> **What needs to be done**: Exactly reproduce the entries, dropping any pictures from your copy.

> **Materials provided**:
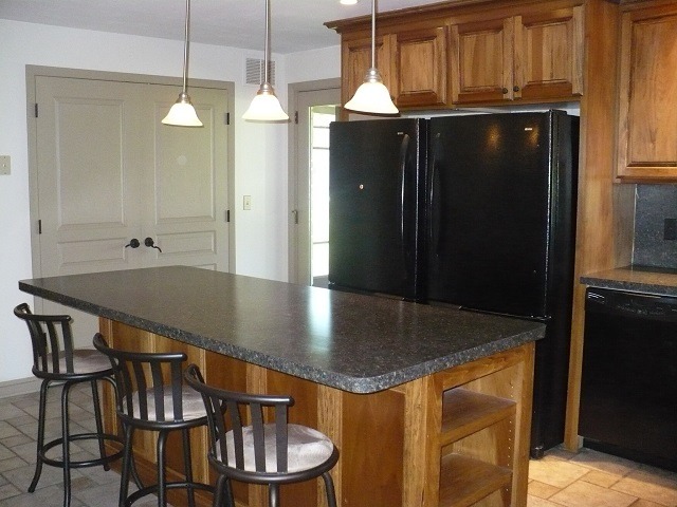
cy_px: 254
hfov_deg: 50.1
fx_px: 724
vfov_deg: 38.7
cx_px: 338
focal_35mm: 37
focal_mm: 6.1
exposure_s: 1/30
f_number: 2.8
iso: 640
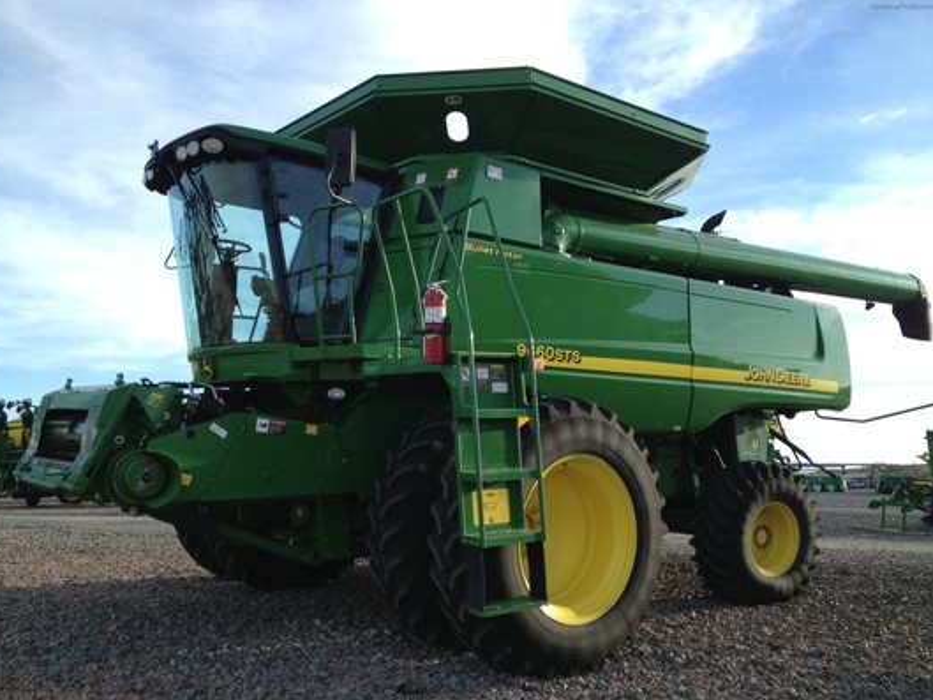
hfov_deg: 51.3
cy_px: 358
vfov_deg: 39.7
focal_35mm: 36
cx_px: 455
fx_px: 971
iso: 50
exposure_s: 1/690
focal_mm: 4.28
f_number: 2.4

> **Result for this exercise**:
cy_px: 254
hfov_deg: 50.1
fx_px: 724
vfov_deg: 38.7
cx_px: 338
focal_35mm: 37
focal_mm: 6.1
exposure_s: 1/30
f_number: 2.8
iso: 640
hfov_deg: 51.3
cy_px: 358
vfov_deg: 39.7
focal_35mm: 36
cx_px: 455
fx_px: 971
iso: 50
exposure_s: 1/690
focal_mm: 4.28
f_number: 2.4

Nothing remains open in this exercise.